You never know when your professional path may cross with a former co-worker or when you may need to call in a favor from an old supervisor. Gracefully exiting your current job without burning any bridges is key to protecting your professional reputation and credibility. And the first step to accomplishing this goal is learning how to write a two weeks notice letter.
While it may be tempting to finally tell Jerry in Accounting what you really feel about his taste in ties (plaid on plaid is just awful) or call out Eileen in Sales for always eating your leftovers from the office fridge, now is not the time to point fingers. Even if you’re thrilled to be leaving behind a toxic work environment or a particularly unpleasant co-worker, it’s critical that you keep the letter professional.

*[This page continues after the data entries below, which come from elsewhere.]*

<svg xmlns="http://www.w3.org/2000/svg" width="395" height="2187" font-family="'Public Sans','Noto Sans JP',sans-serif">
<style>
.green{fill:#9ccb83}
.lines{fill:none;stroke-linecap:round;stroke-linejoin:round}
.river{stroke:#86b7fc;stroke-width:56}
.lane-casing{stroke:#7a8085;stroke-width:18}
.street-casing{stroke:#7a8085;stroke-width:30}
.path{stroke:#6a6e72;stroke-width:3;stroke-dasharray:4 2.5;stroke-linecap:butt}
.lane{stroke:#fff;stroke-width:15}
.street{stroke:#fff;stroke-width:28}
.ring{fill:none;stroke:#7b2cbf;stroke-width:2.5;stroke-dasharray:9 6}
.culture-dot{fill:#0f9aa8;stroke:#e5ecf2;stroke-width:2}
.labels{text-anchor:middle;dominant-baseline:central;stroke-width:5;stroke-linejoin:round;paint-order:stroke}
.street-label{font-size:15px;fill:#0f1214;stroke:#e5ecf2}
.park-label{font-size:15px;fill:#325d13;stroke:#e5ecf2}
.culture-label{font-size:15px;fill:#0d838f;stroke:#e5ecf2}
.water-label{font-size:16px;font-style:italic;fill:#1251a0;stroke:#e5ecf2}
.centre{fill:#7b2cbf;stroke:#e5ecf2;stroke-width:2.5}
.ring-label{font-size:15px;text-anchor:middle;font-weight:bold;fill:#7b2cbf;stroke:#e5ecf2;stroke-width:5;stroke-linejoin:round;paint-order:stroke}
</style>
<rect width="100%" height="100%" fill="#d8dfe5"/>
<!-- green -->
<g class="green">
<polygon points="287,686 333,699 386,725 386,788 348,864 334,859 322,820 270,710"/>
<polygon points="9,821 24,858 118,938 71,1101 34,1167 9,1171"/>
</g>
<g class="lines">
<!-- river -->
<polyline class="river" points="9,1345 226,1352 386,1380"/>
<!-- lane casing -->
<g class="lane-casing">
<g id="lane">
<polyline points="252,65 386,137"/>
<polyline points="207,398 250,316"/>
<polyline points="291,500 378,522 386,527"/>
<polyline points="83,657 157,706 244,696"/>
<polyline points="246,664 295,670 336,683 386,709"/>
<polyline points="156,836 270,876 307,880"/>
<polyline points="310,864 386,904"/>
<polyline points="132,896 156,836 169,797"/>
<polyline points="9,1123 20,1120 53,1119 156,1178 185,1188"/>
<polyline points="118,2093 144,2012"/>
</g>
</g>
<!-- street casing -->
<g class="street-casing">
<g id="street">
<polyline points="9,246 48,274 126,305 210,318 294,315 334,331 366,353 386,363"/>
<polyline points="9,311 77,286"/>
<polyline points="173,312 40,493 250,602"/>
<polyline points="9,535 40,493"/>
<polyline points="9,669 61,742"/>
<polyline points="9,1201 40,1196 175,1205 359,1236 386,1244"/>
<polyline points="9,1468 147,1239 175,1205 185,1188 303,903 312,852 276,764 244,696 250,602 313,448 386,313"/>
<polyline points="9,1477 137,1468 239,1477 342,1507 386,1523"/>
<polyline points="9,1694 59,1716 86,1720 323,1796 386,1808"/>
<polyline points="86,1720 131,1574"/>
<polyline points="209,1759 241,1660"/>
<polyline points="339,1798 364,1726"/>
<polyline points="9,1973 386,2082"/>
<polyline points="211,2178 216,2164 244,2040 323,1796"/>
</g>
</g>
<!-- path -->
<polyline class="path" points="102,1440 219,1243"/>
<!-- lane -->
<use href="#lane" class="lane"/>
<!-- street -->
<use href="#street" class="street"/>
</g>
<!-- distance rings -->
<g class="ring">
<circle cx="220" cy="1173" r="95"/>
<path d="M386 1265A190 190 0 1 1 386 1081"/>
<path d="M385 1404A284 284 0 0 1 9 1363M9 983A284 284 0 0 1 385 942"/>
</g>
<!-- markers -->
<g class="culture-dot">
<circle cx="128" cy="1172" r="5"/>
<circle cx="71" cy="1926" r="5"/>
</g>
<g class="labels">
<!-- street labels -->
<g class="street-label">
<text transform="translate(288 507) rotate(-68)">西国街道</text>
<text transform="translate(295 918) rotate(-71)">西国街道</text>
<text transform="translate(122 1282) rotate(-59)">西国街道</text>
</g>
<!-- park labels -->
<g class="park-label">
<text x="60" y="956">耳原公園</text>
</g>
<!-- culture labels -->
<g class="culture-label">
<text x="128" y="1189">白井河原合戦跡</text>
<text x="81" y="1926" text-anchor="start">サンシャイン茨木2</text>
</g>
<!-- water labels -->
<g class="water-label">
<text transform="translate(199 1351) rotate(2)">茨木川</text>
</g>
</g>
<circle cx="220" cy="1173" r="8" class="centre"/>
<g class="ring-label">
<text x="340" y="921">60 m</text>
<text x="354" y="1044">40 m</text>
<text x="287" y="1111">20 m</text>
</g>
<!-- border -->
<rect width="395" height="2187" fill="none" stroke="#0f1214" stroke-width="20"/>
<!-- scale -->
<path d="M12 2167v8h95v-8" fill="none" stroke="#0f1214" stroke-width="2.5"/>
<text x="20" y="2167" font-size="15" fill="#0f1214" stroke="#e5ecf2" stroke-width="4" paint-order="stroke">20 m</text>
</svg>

As a recruiter, I frequently work with candidates who need to write a great two weeks notice letter without burning any bridges. Here’s the advice I give them:
#1: Keep it short and to the point.
A two weeks notice letter is not the place for the next great American novel. Get to the point immediately: “This letter is to inform XYZ that I have accepted a new position with ABC and am officially offering my two weeks notice.” Follow this up with a line or two stating what a pleasure it has been to work for your current company and that you look forward to growing your skills in your new position.

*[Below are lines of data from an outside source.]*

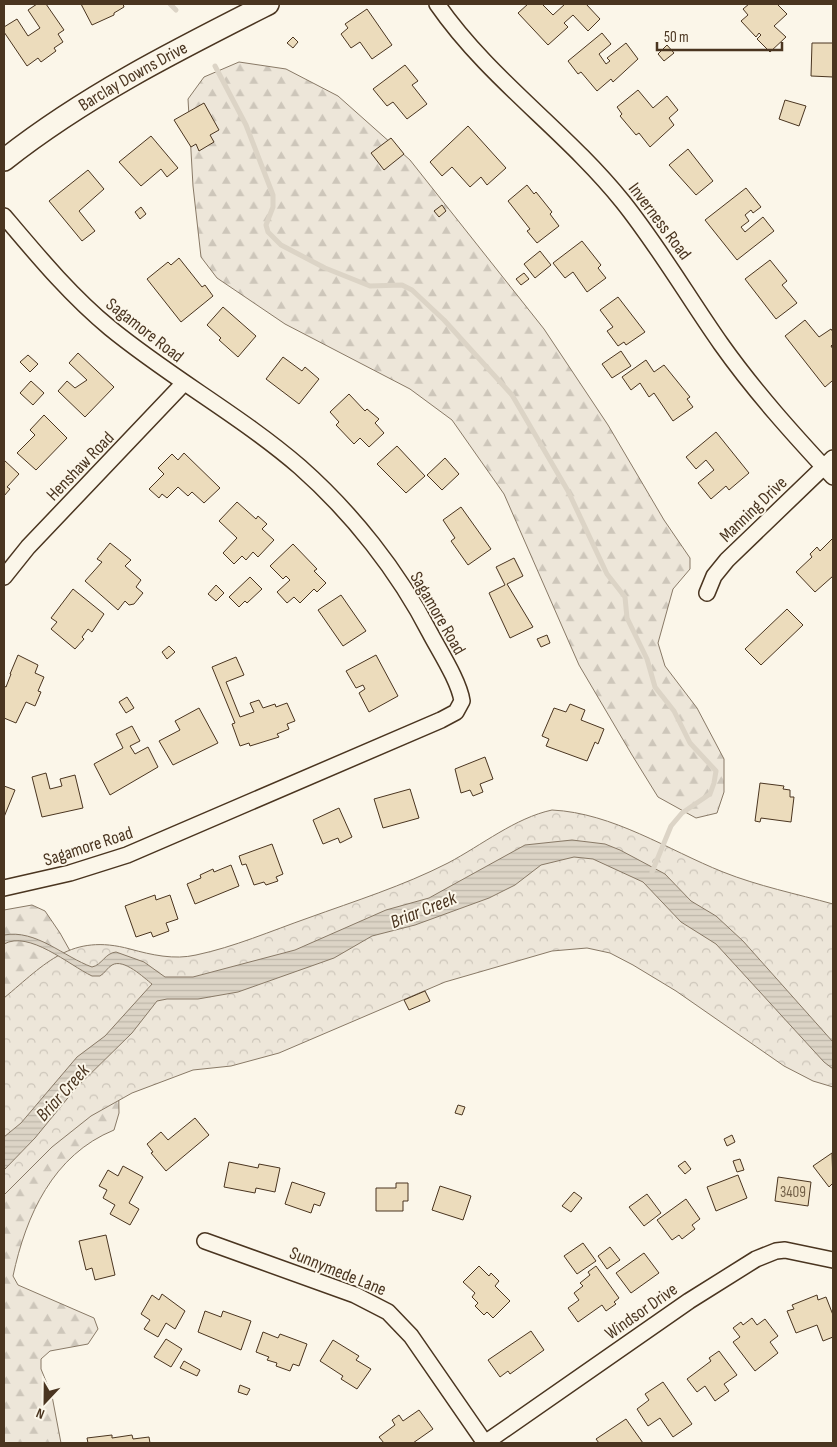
<svg xmlns="http://www.w3.org/2000/svg" width="837" height="1447" font-family="'Sofia Sans Condensed',sans-serif">
<style>
.forest{fill:url(#forest-firs);stroke:#887966}
.park{fill:url(#park-crowns);stroke:#887966}
.water{fill:url(#water-rules);stroke:#887966}
.lines{fill:none;stroke-linecap:round;stroke-linejoin:round}
.stream{stroke:#dcd4c6;stroke-width:5}
.building{fill:#ecdcbc;stroke:#4a3520}
.street-casing{stroke:#4a3520;stroke-width:18}
.secondary-casing{stroke:#4a3520;stroke-width:24}
.street{stroke:#fbf6e9;stroke-width:15}
.secondary{stroke:#fbf6e9;stroke-width:21}
.labels{text-anchor:middle;stroke-width:4;stroke-linejoin:round;paint-order:stroke}
.number-label{font-size:15px;fill:#725f47}
.street-label{font-size:18px;fill:#4a3520;stroke:#fbf6e9}
.water-label{font-size:19px;font-style:italic;fill:#4a3520;stroke:#fbf6e9}
</style>
<defs>
<pattern id="forest-firs" width="22" height="20" patternUnits="userSpaceOnUse" patternTransform="scale(1.25)"><rect width="22" height="20" fill="#ede6d9"/><path d="M5 1l3.5 6h-7zM16 11l3.5 6h-7z" fill="#cdc6ba"/></pattern>
<pattern id="park-crowns" width="20" height="18" patternUnits="userSpaceOnUse" patternTransform="scale(1.25)"><rect width="20" height="18" fill="#ede6d9"/><path d="M2 6a3 3 0 1 1 6 0M12 15a3 3 0 1 1 6 0" fill="none" stroke="#cdc6ba"/></pattern>
<pattern id="water-rules" width="6" height="5" patternUnits="userSpaceOnUse" patternTransform="scale(1.25)"><rect width="6" height="5" fill="#dcd4c6"/><path d="M0 2.5h6" fill="none" stroke="#beb7aa"/></pattern>
</defs>
<rect width="100%" height="100%" fill="#fbf6e9"/>
<g class="forest">
<path d="M239,62L286,69L338,96L410,160L544,329L608,425L664,520L690,558V569L673,589L658,643L665,666L697,708L724,759V792L717,813L696,818L658,797L632,755L579,665L504,494L452,420L410,389L285,324L217,278L201,257L193,186L188,99L204,77Z"/>
<path d="M32,905L45,911L60,933L83,974L118,1054L119,1113L114,1130C53,1155 26,1215 13,1276L18,1285L94,1318L98,1329L88,1344L50,1351L41,1359V1369L52,1396L61,1443H4V910Z"/>
</g>
<path class="park" d="M552,810C613,813 668,850 723,872C758,886 797,894 833,904V1087L813,1081L784,1066L676,991L633,965L610,953L587,948L552,951L445,982L279,1053L231,1066L193,1070L132,1093L91,1116L52,1147L4,1195V998C46,963 71,933 130,949C152,955 174,960 196,955C234,947 271,931 308,918C355,901 403,886 448,863C482,845 515,818 552,810Z"/>
<path class="water" d="M572,840L605,844L620,850L665,874L691,901L716,916L743,941L833,1042V1069L824,1062L716,944L681,922L643,882L593,859L574,857L541,865L515,885L489,898L415,925L372,936L334,958L238,992L198,999H167L157,1001L132,1033L76,1088L35,1138L4,1170V1137L21,1123L77,1057L105,1036L152,984C144,978 124,958 112,965C107,968 105,973 100,976H92C69,965 29,930 4,944V935C36,929 64,957 92,967C102,965 105,953 116,952L144,962L165,977H193L295,950L386,910L429,898L525,845Z"/>
<g class="lines">
<g class="stream">
<path d="M170,4L176,10"/>
<path d="M215,66L246,125L273,195V207L266,225L268,232L281,245L325,268L370,286L402,285L412,290L444,320L512,395L568,491L607,574L625,597L627,618L647,659L655,687L674,711L690,743L716,771L714,783L710,794L682,813L671,826L652,872"/>
</g>
</g>
<g class="building">
<path d="M37,4H46L64,30L58,34L63,42L54,48L56,51L41,62L38,58L27,66L4,32V27L17,19L28,36L40,28L28,10Z"/>
<path d="M81,4H123L124,7L114,13V15L92,25Z"/>
<path d="M528,4H542L553,15L565,4H586L600,19L588,31L573,15L564,23L568,27L548,45L518,13Z"/>
<path d="M749,4H777L787,14L774,26L786,37L770,52L757,39L761,35L759,33L756,37L741,21L748,15L743,9Z"/>
<path d="M367,9L392,45L372,59L360,42L351,48L341,34L348,28L345,24Z"/>
<path d="M602,33L611,44L599,54L606,64L610,61L607,58L626,43L638,59L613,82L611,79L597,91L581,72L578,74L568,61Z"/>
<path d="M293,37L298,42L293,48L287,43Z"/>
<path d="M812,43H833V77L811,76Z"/>
<path d="M667,45L674,53L664,61L658,54Z"/>
<path d="M405,65L418,81L412,85L427,104L407,119L393,102L387,106L373,89Z"/>
<path d="M638,90L653,108L667,96L678,110L669,118L674,125L650,147L639,133L636,135L620,116L622,114L617,107Z"/>
<path d="M785,100L806,106L799,126L779,119Z"/>
<path d="M204,103L219,130L210,135L214,142L199,151L196,144L191,147L174,120Z"/>
<path d="M468,126L506,168L487,185L481,177L470,187L452,167L442,176L430,162Z"/>
<path d="M151,136L178,168L167,177L161,169L141,186L119,162Z"/>
<path d="M391,138L404,154L384,170L371,153Z"/>
<path d="M688,149L713,181L696,195L669,165Z"/>
<path d="M88,170L104,189L79,211L95,231L82,241L49,201Z"/>
<path d="M527,185L534,194L536,192L552,212L550,214L559,226L537,243L527,231L530,229L508,201Z"/>
<path d="M746,188L761,207L753,213L751,210L745,215L749,221L741,227L745,232L763,217L774,231L737,260L705,220Z"/>
<path d="M442,205L446,211L439,217L434,211Z"/>
<path d="M141,207L146,214L140,219L135,212Z"/>
<path d="M582,241L601,265L598,268L606,278L587,292L573,272L565,278L553,263Z"/>
<path d="M540,251L551,265L535,278L524,264Z"/>
<path d="M179,258L202,287L205,285L213,296L181,322L147,279L168,262L171,265Z"/>
<path d="M770,260L787,281L782,285L797,303L776,319L745,279Z"/>
<path d="M524,273L529,279L521,285L516,279Z"/>
<path d="M618,297L645,332L626,345L624,342L618,346L607,331L613,327L600,310Z"/>
<path d="M223,307L256,336L238,357L219,340L221,338L207,325Z"/>
<path d="M805,320L819,337L831,329L833,332V344L831,346L833,349V383L832,381L825,387L785,336Z"/>
<path d="M621,351L631,366L612,378L602,364Z"/>
<path d="M78,353L114,387L85,417L58,391L67,381L75,388L87,380L69,363Z"/>
<path d="M28,355L38,364L30,372L20,362Z"/>
<path d="M283,357L302,371L305,367L319,379L299,404L266,379Z"/>
<path d="M646,360L654,372L664,365L690,397L687,399L693,407L673,421L654,393L649,397L640,383L631,390L622,377Z"/>
<path d="M31,381L44,393L33,405L20,393Z"/>
<path d="M349,394L365,411L367,409L379,419L375,423L384,433L369,447L360,438L354,444L336,425L339,422L330,412Z"/>
<path d="M44,415L67,438L36,470L17,453L35,435L30,430Z"/>
<path d="M716,432L749,473L729,490L726,486L711,499L698,483L714,470L706,460L696,469L686,457Z"/>
<path d="M397,446L425,476L406,493L377,464Z"/>
<path d="M184,453L220,488L204,503L192,492L188,496L178,487L167,498L162,494L159,498L149,489L164,474L158,468L172,454L178,460Z"/>
<path d="M445,458L459,474L442,490L427,475Z"/>
<path d="M4,460L19,474L7,487L10,489L4,496Z"/>
<path d="M237,502L256,519L258,516L267,524L262,529L274,540L258,557L253,552L246,560L242,556L234,564L223,553L237,538L219,521Z"/>
<path d="M461,507L491,549L468,565L451,541L455,538L443,520Z"/>
<path d="M833,538V576L815,592L796,572L812,557L810,554L817,547L820,551Z"/>
<path d="M110,543L131,560L125,566L141,580L136,587L143,593L134,604L129,605L125,601L118,610L85,581L102,562L97,559Z"/>
<path d="M293,544L317,569L314,571L326,583L317,592L314,589L300,603L294,597L287,603L277,592L290,580L286,576L283,579L270,566Z"/>
<path d="M514,558L523,576L507,584L533,627L510,638L489,593L505,585L496,567Z"/>
<path d="M250,577L262,589L247,603L245,601L239,607L229,597Z"/>
<path d="M216,585L224,593L216,601L208,594Z"/>
<path d="M73,589L104,614L92,632L88,629L82,637L84,639L75,649L51,629L57,622L51,618Z"/>
<path d="M341,595L366,631L343,646L318,610Z"/>
<path d="M787,609L803,625L761,665L745,649Z"/>
<path d="M547,635L550,643L541,647L537,639Z"/>
<path d="M169,646L175,652L167,659L162,652Z"/>
<path d="M18,655L38,665L35,673L44,677L38,691L41,692L35,706L26,702L16,723L4,718V686L6,687L11,674H10Z"/>
<path d="M376,655L398,696L369,712L359,693L365,689L363,685L356,688L346,671Z"/>
<path d="M236,657L244,675L226,682L240,717L254,712L250,703L259,700L263,708L275,704L276,707L287,703L295,721L287,724L289,729L277,734L279,737L250,746L249,743L240,746L232,724L235,723L212,667Z"/>
<path d="M127,697L134,708L126,713L119,702Z"/>
<path d="M570,704L585,710L581,720L604,729L598,744L595,742L587,761L546,746L549,739L542,736L554,708L566,712Z"/>
<path d="M199,708L218,743L173,765L159,741L180,730L175,721Z"/>
<path d="M132,726L140,741L130,746L135,754L148,747L158,767L110,795L94,764L123,748L116,734Z"/>
<path d="M485,757L493,779L480,784L483,792L473,796L470,790L461,793L455,769Z"/>
<path d="M46,773L50,789L62,786L60,779L75,775L83,808L42,817L32,777Z"/>
<path d="M760,783L784,786L783,789L790,790V797H794L791,822L761,818L760,822L755,821Z"/>
<path d="M4,786L15,790L4,817Z"/>
<path d="M410,789L419,818L383,828L374,799Z"/>
<path d="M339,808L352,837L340,843L338,838L323,844L313,820Z"/>
<path d="M272,844L283,874L276,877L278,881L266,885L264,882L254,885L246,864L242,865L239,856Z"/>
<path d="M231,865L239,886L195,904L187,884L201,878L200,875L213,869L214,872Z"/>
<path d="M155,895L156,900L170,895L178,919L166,923L169,931L153,937L151,932L136,937L125,906Z"/>
<path d="M425,991L430,1001L409,1010L404,1000Z"/>
<path d="M458,1105L465,1107L462,1115L455,1113Z"/>
<path d="M195,1118L209,1135L166,1171L151,1153L153,1152L147,1144L161,1132L168,1140Z"/>
<path d="M732,1135L735,1142L727,1146L724,1139Z"/>
<path d="M832,1153L833,1183L829,1187L813,1166Z"/>
<path d="M740,1159L744,1170L737,1172L733,1161Z"/>
<path d="M685,1161L691,1169L685,1174L678,1166Z"/>
<path d="M229,1162L258,1168L259,1164L280,1168L275,1192L256,1188L255,1193L224,1187Z"/>
<path d="M123,1166L143,1177L129,1203L139,1209L130,1225L110,1214L115,1205L103,1198L107,1190L99,1186L108,1170L118,1176Z"/>
<path d="M738,1175L747,1198L716,1211L707,1187Z"/>
<path d="M778,1177L811,1182L808,1206L775,1201Z"/>
<path d="M292,1182L325,1193L320,1206L314,1204L311,1213L285,1204Z"/>
<path d="M396,1183H408V1201H403V1211H376V1188H396Z"/>
<path d="M440,1186L471,1196L463,1220L432,1210Z"/>
<path d="M574,1192L582,1198L571,1212L562,1206Z"/>
<path d="M647,1194L661,1213L644,1226L629,1207Z"/>
<path d="M686,1199L700,1219L692,1225L695,1229L682,1239L679,1235L672,1240L657,1220Z"/>
<path d="M106,1235L115,1275L95,1280L92,1268L86,1270L79,1241Z"/>
<path d="M583,1243L596,1261L577,1274L564,1256Z"/>
<path d="M610,1247L620,1260L607,1269L598,1256Z"/>
<path d="M644,1253L659,1273L631,1293L616,1273Z"/>
<path d="M479,1266L489,1276L491,1273L499,1281L495,1286L510,1301L493,1318L487,1312L484,1315L475,1306L478,1303L472,1297L475,1293L463,1282Z"/>
<path d="M596,1266L619,1298L614,1302L616,1304L606,1311L602,1305L578,1322L568,1308L579,1300L574,1293L583,1286L580,1283L590,1275L588,1272Z"/>
<path d="M162,1294L185,1311L175,1329L166,1323L158,1337L144,1329L150,1320L141,1314L152,1295L159,1300Z"/>
<path d="M817,1295L818,1300L826,1297L833,1315V1337L823,1341L817,1325L796,1333L787,1311L794,1309L792,1305Z"/>
<path d="M205,1311L221,1317L223,1311L251,1321L241,1350L198,1332Z"/>
<path d="M752,1318L757,1325L765,1319L778,1336L770,1342L778,1353L755,1371L733,1342L740,1337L733,1328L741,1322L743,1325Z"/>
<path d="M531,1331L544,1350L510,1374L508,1371L500,1377L488,1360Z"/>
<path d="M263,1332L278,1338L280,1334L307,1344L299,1366L293,1364L290,1371L276,1366L277,1363L267,1360L269,1357L256,1352Z"/>
<path d="M166,1339L182,1349L171,1367L154,1357Z"/>
<path d="M333,1340L359,1356L356,1360L371,1369L357,1389L341,1379L343,1376L320,1361Z"/>
<path d="M719,1351L737,1375L724,1384L729,1391L715,1401L705,1386L697,1392L687,1379L711,1361L709,1358Z"/>
<path d="M184,1361L200,1370L197,1376L180,1368Z"/>
<path d="M663,1382L692,1424L673,1437L660,1418L648,1426L637,1409L649,1400L645,1394Z"/>
<path d="M240,1385L250,1389L247,1395L238,1392Z"/>
<path d="M419,1410L433,1429L413,1443H384L379,1437L395,1425L392,1420L399,1415L403,1421Z"/>
<path d="M626,1419L643,1443H599L596,1439Z"/>
<path d="M112,1435V1438L132,1435L133,1439L149,1437L150,1443H88L87,1438Z"/>
</g>
<g class="lines">
<defs>
<g id="street">
<path d="M437,4C489,79 566,131 623,202C659,247 688,297 721,344C755,392 794,435 833,477"/>
<path d="M4,216C37,255 70,295 110,328C171,378 241,416 300,467C352,513 398,571 430,633C440,652 459,681 462,701L456,712L441,720L127,855L70,873L4,888"/>
<path d="M4,577L28,547L184,383"/>
<path d="M707,593L714,576L727,560L833,458"/>
<path d="M205,1241L355,1295L388,1312L411,1336L485,1443"/>
<path d="M485,1443L689,1301L756,1259L776,1251L785,1250L833,1260"/>
</g>
<g id="secondary">
<path id="s1" d="M4,160C85,96 177,50 268,4"/>
</g>
</defs>
<use href="#street" class="street-casing"/>
<use href="#secondary" class="secondary-casing"/>
<use href="#street" class="street"/>
<use href="#secondary" class="secondary"/>
</g>
<g class="labels">
<g class="number-label">
<text x="793" y="1197">3409</text>
</g>
<g class="street-label">
<text dy="6" stroke="none"><textPath href="#s1" startOffset="154">Barclay Downs Drive</textPath></text>
<text transform="translate(660 221) rotate(53)" y="6">Inverness Road</text>
<text transform="translate(145 330) rotate(38)" y="6">Sagamore Road</text>
<text transform="translate(80 466) rotate(-46)" y="6">Henshaw Road</text>
<text transform="translate(753 509) rotate(-44)" y="6">Manning Drive</text>
<text transform="translate(438 613) rotate(60)" y="6">Sagamore Road</text>
<text transform="translate(88 846) rotate(-18)" y="6">Sagamore Road</text>
<text transform="translate(338 1271) rotate(22)" y="6">Sunnymede Lane</text>
<text transform="translate(641 1311) rotate(-35)" y="6">Windsor Drive</text>
</g>
<g class="water-label">
<text transform="translate(423 909) rotate(-22)" y="7">Briar Creek</text>
<text transform="translate(62 1092) rotate(-48)" y="7">Briar Creek</text>
</g>
</g>
<rect width="837" height="1447" fill="none" stroke="#4a3520" stroke-width="10"/>
<g transform="translate(45 1402) rotate(202)" stroke="#fbf6e9" stroke-width="4" paint-order="stroke">
<path d="M0-4L9 19L0 12L-9 19Z" fill="#4a3520"/>
<text y="-8" font-size="14" font-weight="bold" text-anchor="middle" fill="#4a3520">N</text>
</g>
<path d="M657 42v8h125v-8" fill="none" stroke="#4a3520" stroke-width="2.5"/>
<text x="664" y="42" font-size="15" fill="#4a3520" stroke="#fbf6e9" stroke-width="4" paint-order="stroke">50 m</text>
</svg>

#2: Be honest (within reason) about your decision to leave.
If the opportunity to telecommute, a family medical situation, or a different geographic location is part of the reason for leaving, it’s okay to state this in your letter. Be precise in your language: “While I have enjoyed working at XYZ, the opportunity to telecommute at ABC is a better fit for my family’s current needs, especially given the increased health care challenges facing my mother.” Or “As my wife has recently been transferred to her company’s Seattle office, this new position will also allow me to be based out of Seattle.” If you are leaving a toxic work environment, be careful in your language. It’s far better to write “I’m excited to further my skills in XYZ or growing my career in a new direction” than to say “I just can’t stand how passive aggressive my supervisor is.”
#3: Thank your supervisor and team for a great working relationship.
You never know when you’ll need a recommendation from your former supervisor or when you’ll find yourself working side-by-side on a project with a former co-worker. You may not have loved your coworkers, but they’ve been a big part of your life – let them know how much you value a great working relationship and how they’ve helped you grow professionally on the job.
#4: End by pledging a smooth transition.
If your boss or co-workers had no idea you were considering leaving the company, the news of your resignation could really through folks for a loop. They’ll be scrambling to pick up your lose ends while also trying to find a replacement. A line like “I will do everything I can over the next two weeks to make my departure as smooth as possible” will help smooth any ruffled feathers.